→ Action item
Range to copy from the entries below: the line containing "you for providing" through the line containing "padding-left: 16px ->", inclusive. Retype only those lines, exactly, without any images.

→ Source material
★ ★ ★ ★ ★ ★ ★
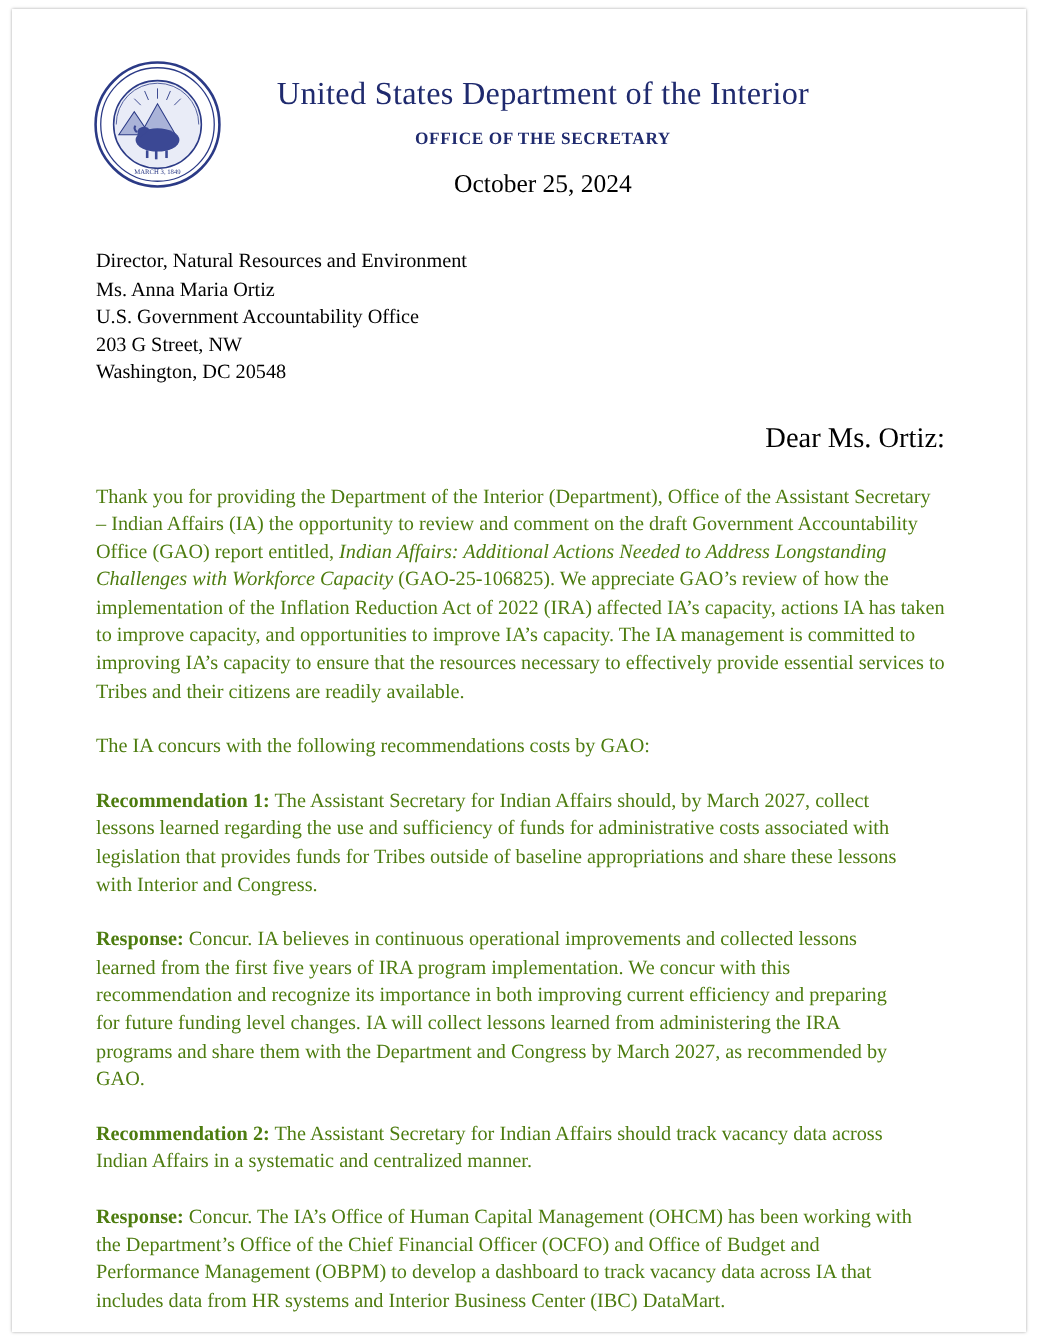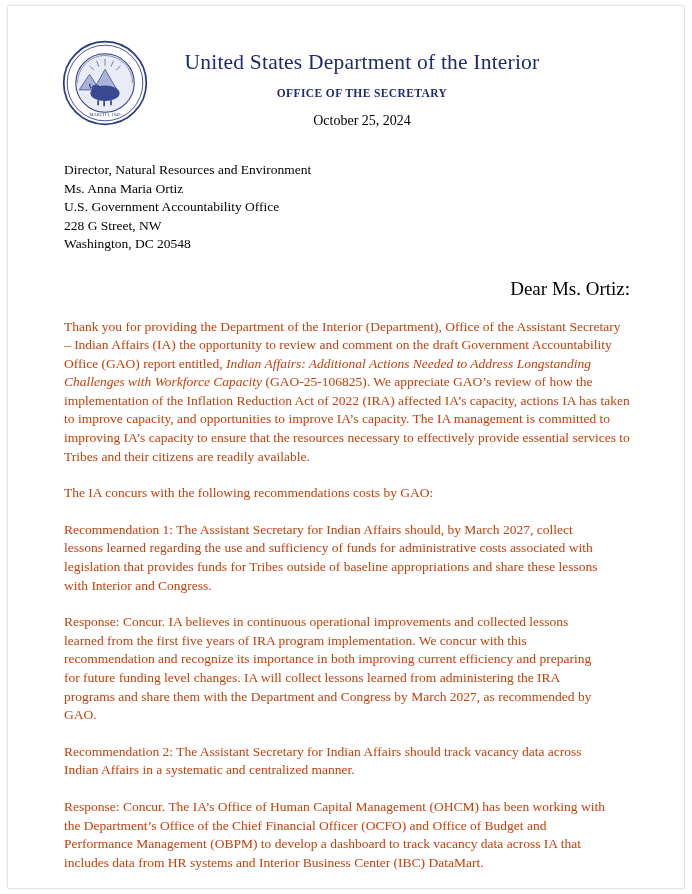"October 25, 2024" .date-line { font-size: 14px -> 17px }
★ ★ ★ ★ ★ ★ ★
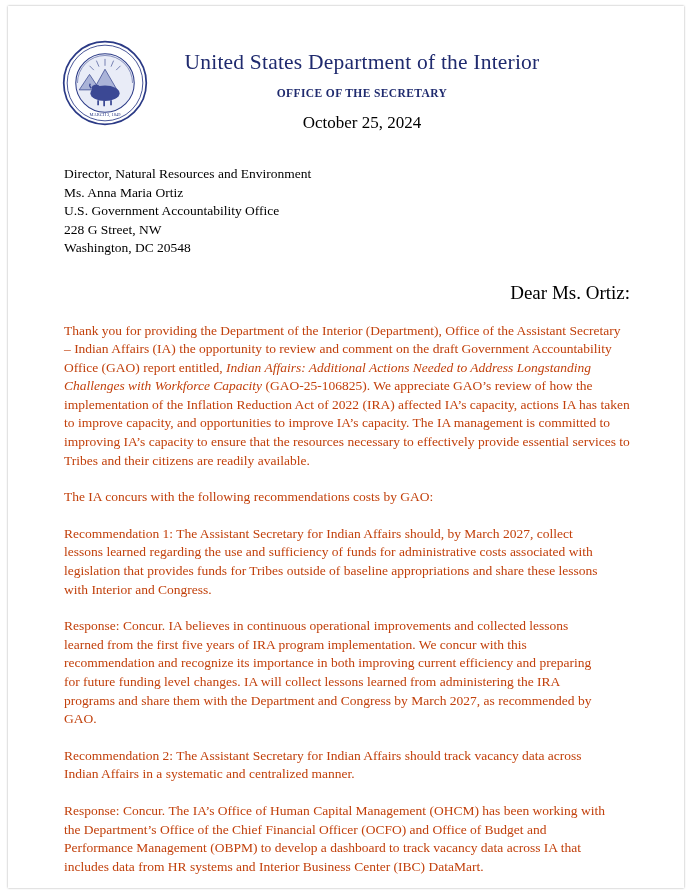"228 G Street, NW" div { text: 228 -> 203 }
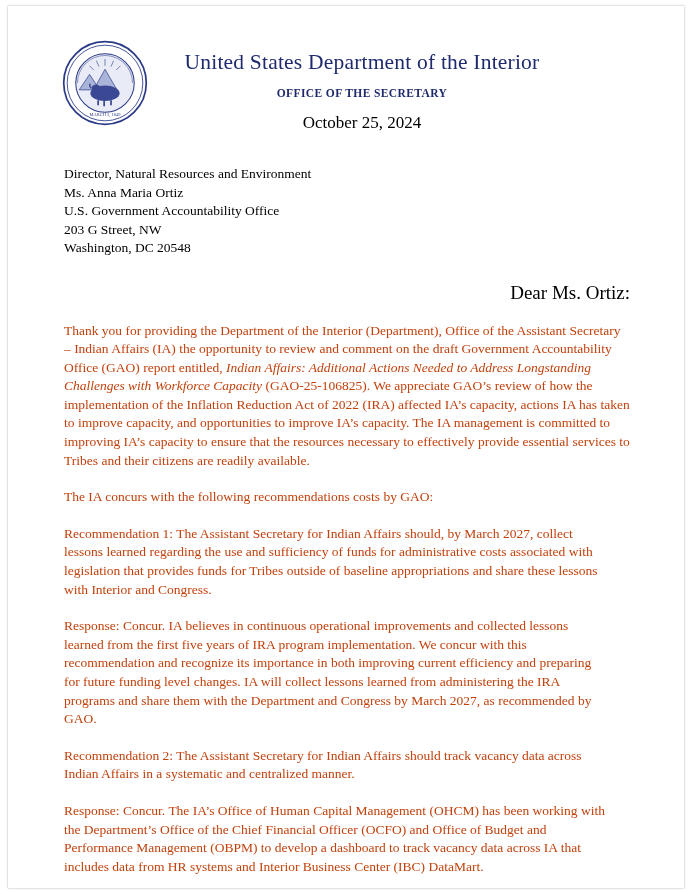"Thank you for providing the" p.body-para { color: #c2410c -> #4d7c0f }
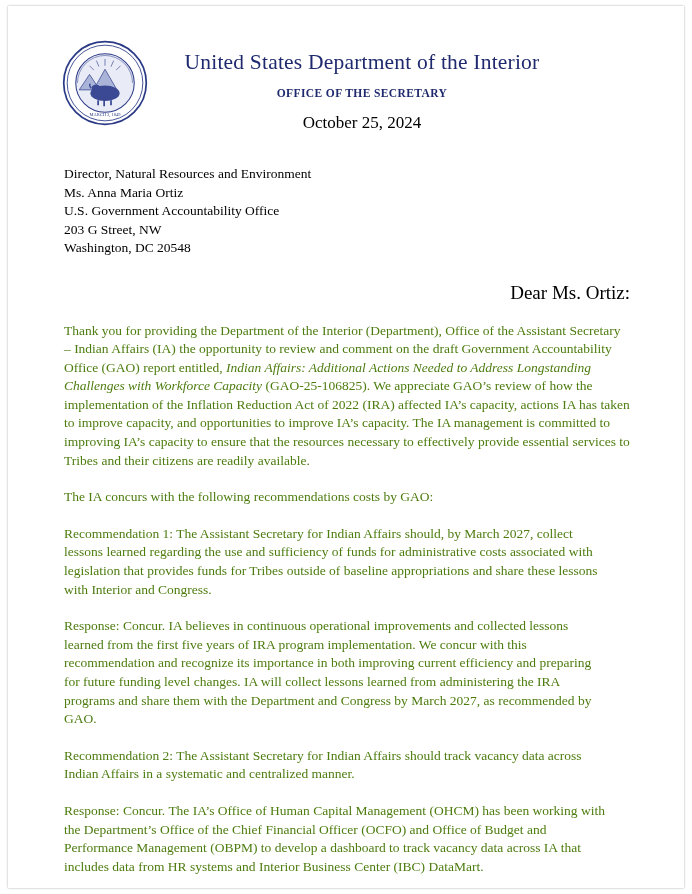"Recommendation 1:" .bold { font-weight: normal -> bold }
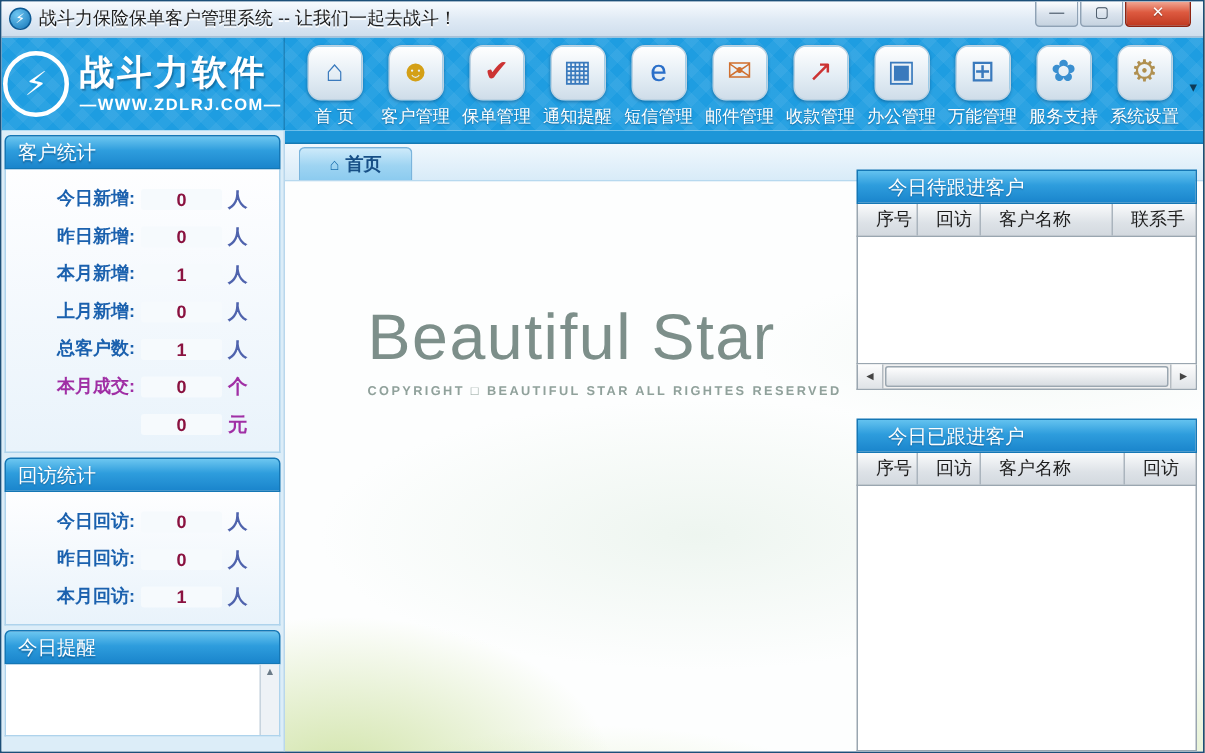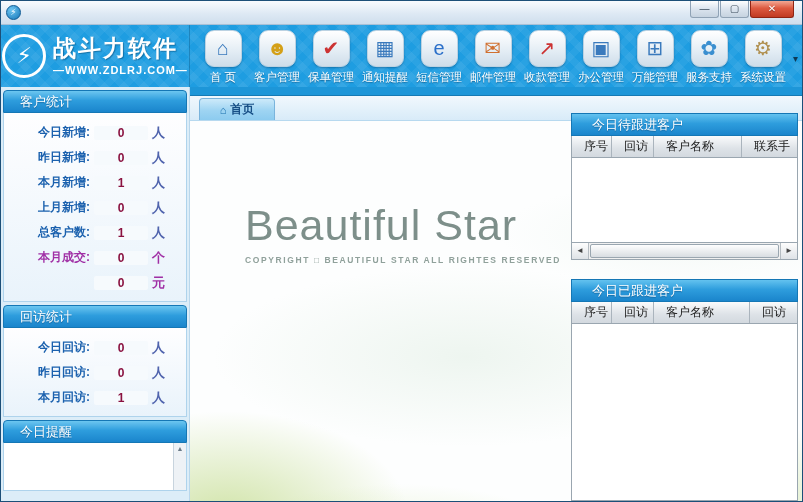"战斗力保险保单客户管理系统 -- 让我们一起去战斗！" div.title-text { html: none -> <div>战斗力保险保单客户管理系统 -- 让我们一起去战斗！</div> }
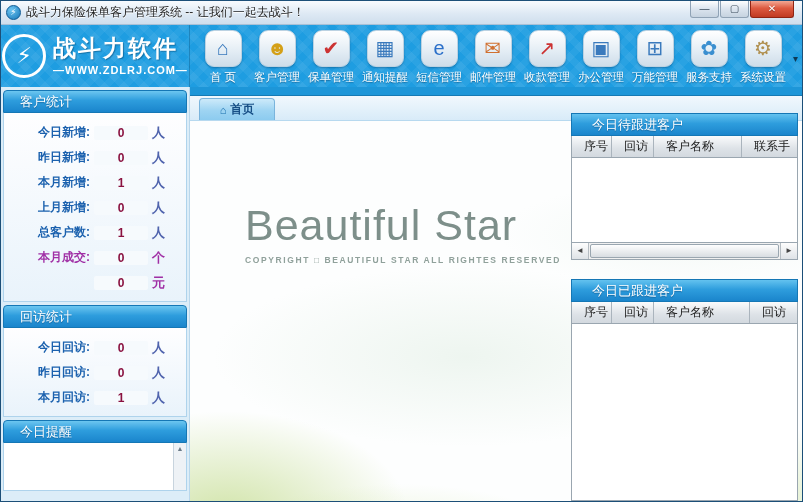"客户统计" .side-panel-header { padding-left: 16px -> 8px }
★ ★ ★ ★ ★ ★ ★
→ Exercise output
"Thank you for providing the" p.body-para { color: #c2410c -> #4d7c0f }
"Recommendation 1:" .bold { font-weight: normal -> bold }
"战斗力保险保单客户管理系统 -- 让我们一起去战斗！" div.title-text { html: none -> <div>战斗力保险保单客户管理系统 -- 让我们一起去战斗！</div> }
"客户统计" .side-panel-header { padding-left: 16px -> 8px }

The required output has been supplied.